Улыбнулась гордая мать, и, как бы желая несколько утешить казака, сказала с шутливою короткостью:

— Но, как ты непременно хочешь знать все женские тайны, то вот тебе история. Леся моя родилась под чудною планетою. Приснился мне сон дивный, предивный. Слушай, Петрусь, да на ус мотай. Кажется, будто посреди поля курган; на кургане стоит панна, а от панны сияет, как от солнца. И съезжалися казаки и славные рыцари со всего света, от Подолья, от Волыни, от Севера и от Запорожья; покрыли, кажется, все поле, как мак покрывает грядку в огороде, и стали биться один на один, кому достанется ясная панна. Бились не час, не годниу, не день и не два, как откуда ни возьмись молодой гетман на коне. Все преклонились перед ним, а он прямо к кургану, и взял ясную панну. Такой, видишь, был мне сон-видение! Проходит день, другой — не могу забыть его! Ударилась я к ворожке. Что же ворожка, как ты думаешь?

— Я думаю только, отвечал Петро, что ты, пани-матко, меня морочишь, вот и все!

— Нет, не морочу, казаче. Слушай, да на ус мотай, что сказала ворожка. «Этот сон пророчит тебе дочку и зятя. Дочка у тебя будет на весь свет красою, а зять на весь свет славою. Будут съезжаться в город Киев со всего света паны и гетманы, будут дивоваться красе твоей дони, будут дарить ей сребро-золото, но никто не сделает ей подарка дороже того, который сделает суженый. Суженый будет ясен красою между всеми панами и гетманами: вместо глаз звезды, на лбу солнце, на затылке месяц.» И вот в самом деле дал мне Бог дочку — сбылись слова старой бабуси: как бы только не сглазить? Сам видишь — не последняя между девушками. Немного погодя, зашумело на Украйне, и стали съезжаться в Киев паны и гетманы — сбылись и другие слова ворожки: все дивовались на мою Лесю, хоть она была тогда еще дитя; все дарили ей серьги, перстни и кораллы, но никто так ею не восхищался, как тот гетман, которого я видела во сне; и он-то подарил ей это каменное намисто. Дороже всех был его подарок, и краше всех был молодой гетман. Вместо глаз звезды, на лбу солнце, на затылке месяц — еще раз сбылись слова ворожки. Всех панов и гетманов затемнял он красотою. И говорит мне: «Не отдавай, пани-матко, своей дочки ни за богатого, ни за знатного, не буду жениться, пока вырастет, и буду ей верною дружиною.» Дай же, Боже, чтоб и это сбылось на счастье и на здоровье.

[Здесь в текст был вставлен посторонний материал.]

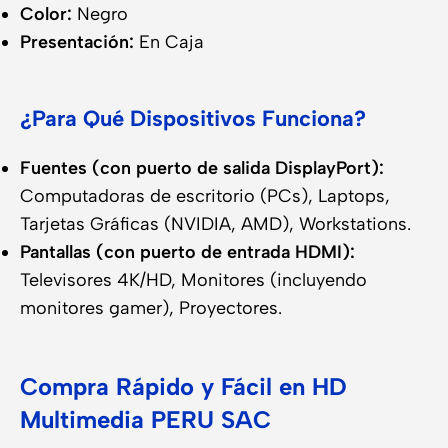
Color:
Negro
Presentación:
En Caja
¿Para Qué Dispositivos Funciona?
Fuentes (con puerto de salida DisplayPort):
Computadoras de escritorio (PCs), Laptops,
Tarjetas Gráficas (NVIDIA, AMD), Workstations.
Pantallas (con puerto de entrada HDMI):
Televisores 4K/HD, Monitores (incluyendo
monitores gamer), Proyectores.
Compra Rápido y Fácil en HD
Multimedia PERU SAC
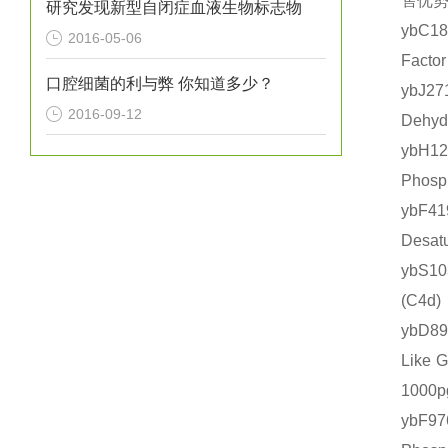
售优势
研究发现新型自闭症血液生物标志物
ybC1
2016-05-06
Fact
口腔细菌的利与弊 你知道多少？
ybJ2
2016-09-12
Dehy
ybH1
Phos
ybF4
Desa
ybS1
(C4
ybD8
Like
1000
ybF9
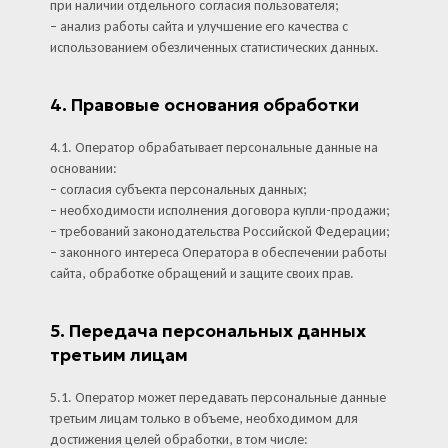
при наличии отдельного согласия пользователя;
– анализ работы сайта и улучшение его качества с
использованием обезличенных статистических данных.
4. Правовые основания обработки
4.1. Оператор обрабатывает персональные данные на
основании:
– согласия субъекта персональных данных;
– необходимости исполнения договора купли-продажи;
– требований законодательства Российской Федерации;
– законного интереса Оператора в обеспечении работы
сайта, обработке обращений и защите своих прав.
5. Передача персональных данных
третьим лицам
5.1. Оператор может передавать персональные данные
третьим лицам только в объеме, необходимом для
достижения целей обработки, в том числе:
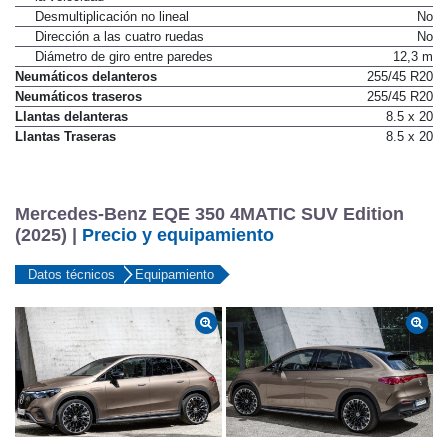
No
la velocidad
Desmultiplicación no lineal
No
Dirección a las cuatro ruedas
No
Diámetro de giro entre paredes
12,3 m
Neumáticos delanteros
255/45 R20
Neumáticos traseros
255/45 R20
Llantas delanteras
8.5 x 20
Llantas Traseras
8.5 x 20
Mercedes-Benz EQE 350 4MATIC SUV Edition
(2025) |
Precio y equipamiento
Datos técnicos
Equipamiento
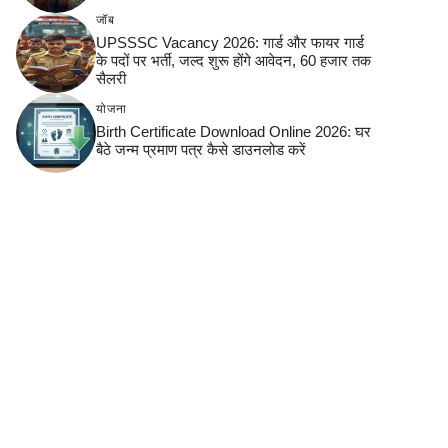
जॉब
UPSSSC Vacancy 2026: गार्ड और फायर गार्ड
के पदों पर भर्ती, जल्द शुरू होंगे आवेदन, 60 हजार तक
सैलरी
योजना
Birth Certificate Download Online 2026: घर
बैठे जन्म प्रमाण पत्र कैसे डाउनलोड करें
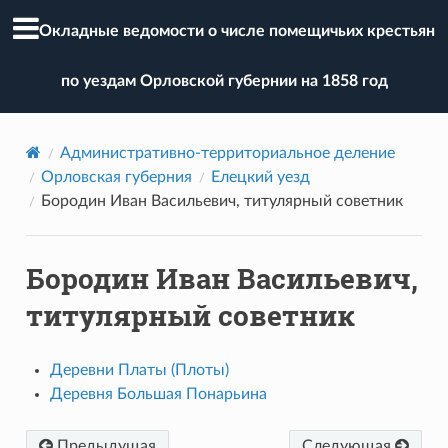
Окладные ведомости о числе помещичьих крестьян
по уездам Орловской губернии на 1858 год
Административно-территориальное деление
Орловская губерния
Елецкий уезд
Бородин Иван Васильевич, титулярный советник
Бородин Иван Васильевич,
титулярный советник
Деревни Платы (Плоты)
Деревня Большая Понарьина
Предыдущая
Следующая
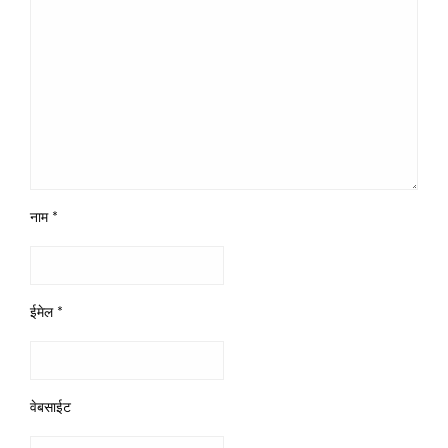
नाम
*
ईमेल
*
वेबसाईट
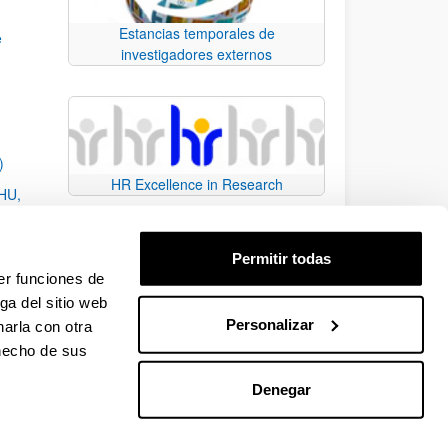
Estancias temporales de
e
investigadores externos
)
HR Excellence in Research
EHU,
Permitir todas
er funciones de
ga del sitio web
Personalizar
arla con otra
e TAB para desplazarse.
 hecho de sus
Denegar
EHU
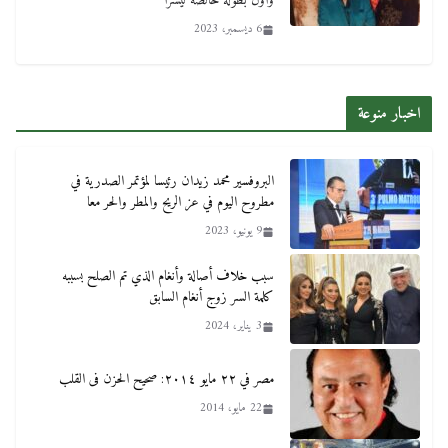
وأول بطولة خالصة ليسرا
6 ديسمبر، 2023
اخبار منوعة
البروفسير محمد زيدان رئيسا لمؤتمر الصدرية في
مطروح اليوم في عز الريح والمطر والحر معا
9 يونيو، 2023
سبب خلاف أصالة وأنغام الذي تم الصلح بسببه
كلمة السر زوج أنغام السابق
3 يناير، 2024
مصر في ٢٢ مايو ٢٠١٤: صحيح الحزن فى القلب
22 مايو، 2014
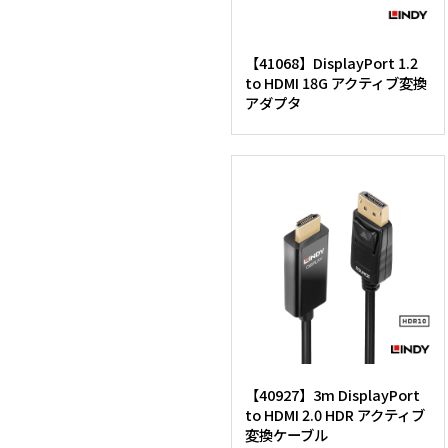
【41068】DisplayPort 1.2
to HDMI 18G アクティブ変換
アダプタ
【40927】3m DisplayPort
to HDMI 2.0 HDR アクティブ
変換ケーブル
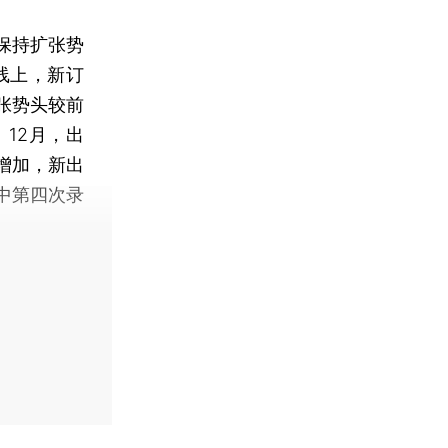
保持扩张势
线上，新订
张势头较前
12月，出
增加，新出
中第四次录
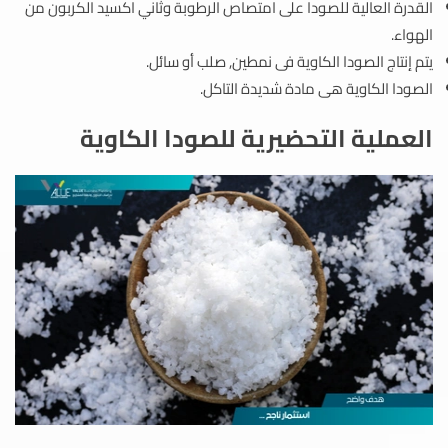
القدرة العالية للصودا على امتصاص الرطوبة وثاني اكسيد الكربون من
الهواء.
يتم إنتاج الصودا الكاوية فى نمطين, صلب أو سائل.
الصودا الكاوية هى مادة شديدة التاكل.
العملية التحضيرية للصودا الكاوية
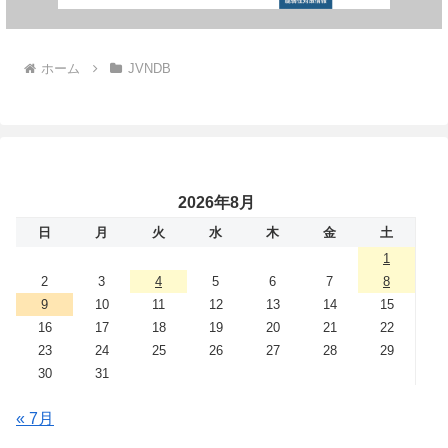
ホーム
JVNDB
2026年8月
日
月
火
水
木
金
土
1
2
3
4
5
6
7
8
9
10
11
12
13
14
15
16
17
18
19
20
21
22
23
24
25
26
27
28
29
30
31
« 7月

В это время богомольцы наши достигли гор, которые идут рядом диких картин от Кирилловского монастыря до Подола, и перед ними открылся во всей красе вид Киева с своими церквами и монастырями, с замком на горе Киселевке, с деревянными стенами и башнями, обнимавшими вокруг Подол, и с дальним планом гор, покрытых лесом, посреди которого тогда стояли Никольский и Печерский монастыри, ныне окруженные расширившимся Киевом. Солнце еще только что выкатилось из-за деревьев, и все в его розовом сиянии — сады, церкви, горы киевские и дома горели, как золототканная парча.

Все сотворили усердную молитву, кроме Петра, которого странный рассказ Череванихи огорчил до глубины души и утвердил его в горестной догадке. Он бросил рыдван и присоединился к верховым.